What you should do:
A faithful copy of the entries, without any pictures, is what is needed here.

[Input data — start]

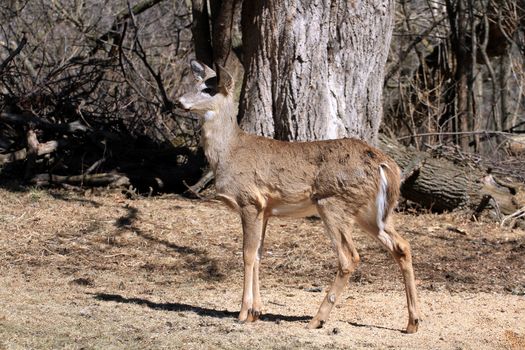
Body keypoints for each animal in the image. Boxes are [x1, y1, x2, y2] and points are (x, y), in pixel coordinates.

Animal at [178, 60, 420, 334]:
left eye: (208, 89)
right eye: (196, 83)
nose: (179, 101)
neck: (228, 152)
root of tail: (386, 165)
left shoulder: (250, 201)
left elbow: (247, 254)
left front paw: (242, 313)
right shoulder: (266, 209)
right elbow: (259, 254)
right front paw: (256, 312)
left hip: (332, 203)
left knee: (350, 258)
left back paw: (317, 319)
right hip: (371, 213)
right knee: (402, 246)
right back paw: (412, 323)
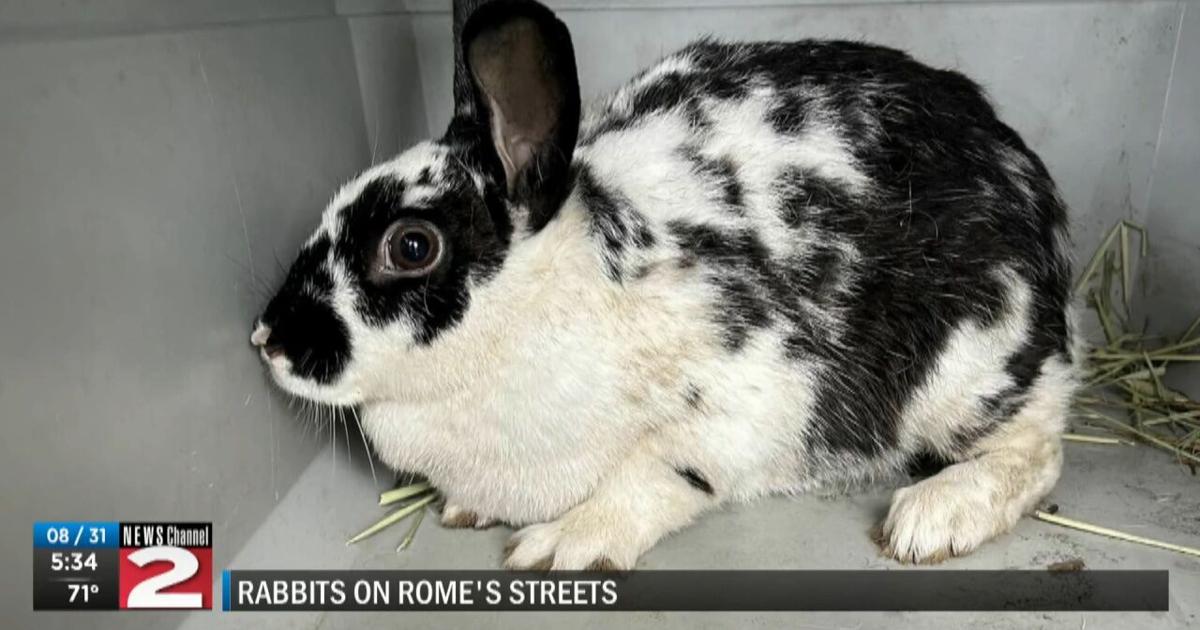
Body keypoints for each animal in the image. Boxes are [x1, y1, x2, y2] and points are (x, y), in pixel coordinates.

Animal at [251, 0, 1078, 570]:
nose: (267, 340)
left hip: (970, 369)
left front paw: (559, 546)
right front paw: (465, 512)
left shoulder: (737, 407)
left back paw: (931, 519)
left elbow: (652, 481)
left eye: (412, 246)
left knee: (1037, 448)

[Input data — finish]

Answer to the problem:
Body keypoints for each animal in the image. Boxes are [x1, y1, x2, y2] and points are (x, y), in pixel coordinates.

Animal at [178, 60, 420, 334]:
left eye: (208, 89)
right eye: (196, 83)
nose: (179, 101)
neck: (228, 152)
root of tail: (386, 165)
left shoulder: (250, 201)
left elbow: (247, 254)
left front paw: (242, 313)
right shoulder: (266, 209)
right elbow: (259, 254)
right front paw: (256, 312)
left hip: (332, 203)
left knee: (350, 258)
left back paw: (317, 319)
right hip: (371, 213)
right knee: (402, 246)
right back paw: (412, 323)
Body keypoints for each animal in the image. Boxes are [x1, y1, x2, y2] and points are (x, y), in pixel coordinates.

Animal at [251, 0, 1078, 570]:
nose: (267, 340)
left hip: (970, 369)
left front paw: (559, 546)
right front paw: (465, 512)
left shoulder: (737, 407)
left back paw: (931, 519)
left elbow: (652, 481)
left eye: (412, 246)
left knee: (1037, 448)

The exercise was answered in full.